Dataset content:
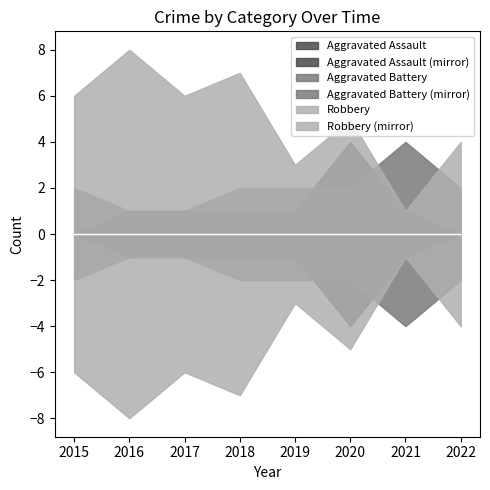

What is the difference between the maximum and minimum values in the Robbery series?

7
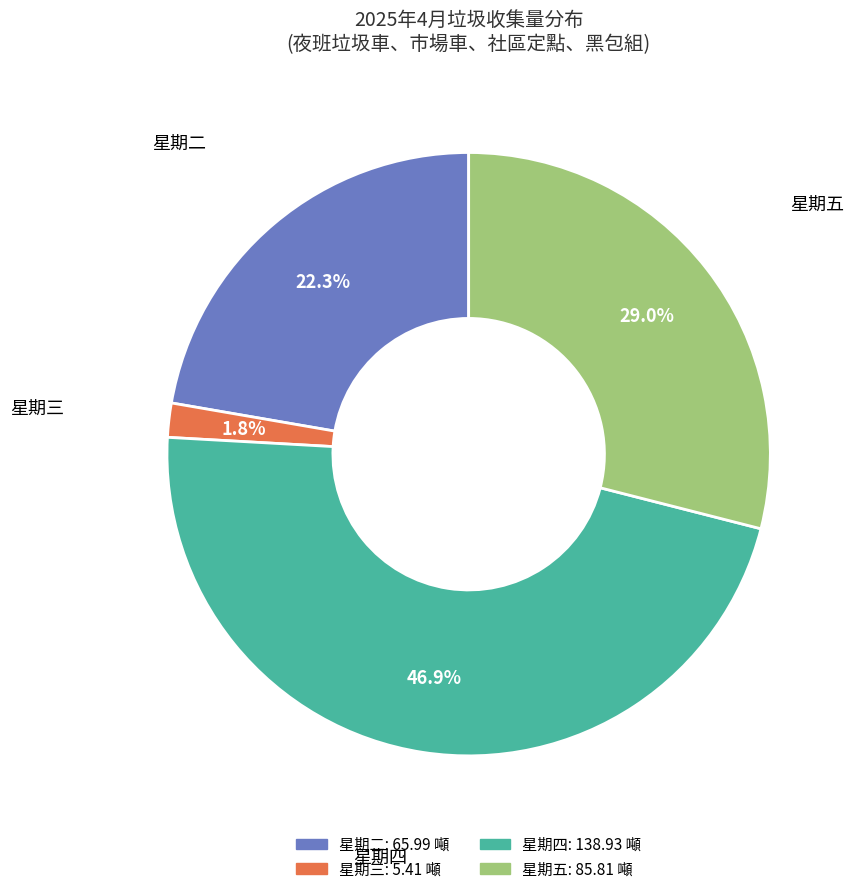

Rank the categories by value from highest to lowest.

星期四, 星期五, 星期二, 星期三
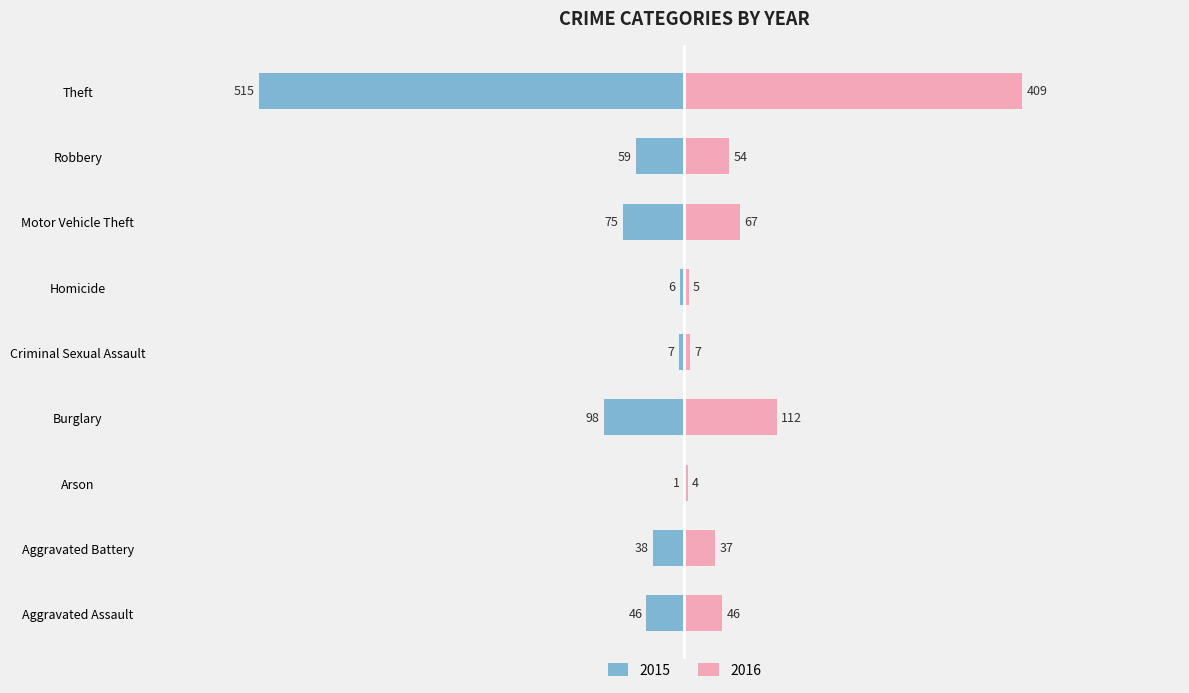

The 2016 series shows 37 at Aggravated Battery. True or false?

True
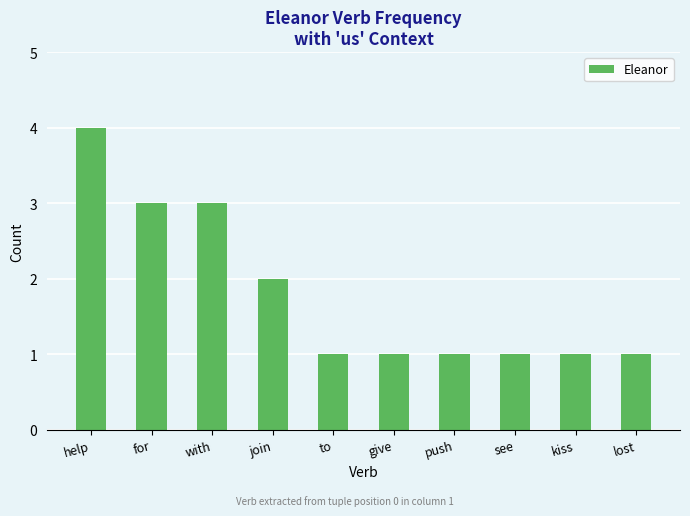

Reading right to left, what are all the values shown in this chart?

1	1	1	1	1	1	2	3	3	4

Task to complete:
Type out every one of the lines above verbatim, omitting the pictures.

Written solution:
What is the difference between the maximum and minimum values in the Robbery series?

7

Rank the categories by value from highest to lowest.

星期四, 星期五, 星期二, 星期三

The 2016 series shows 37 at Aggravated Battery. True or false?

True

Reading right to left, what are all the values shown in this chart?

1	1	1	1	1	1	2	3	3	4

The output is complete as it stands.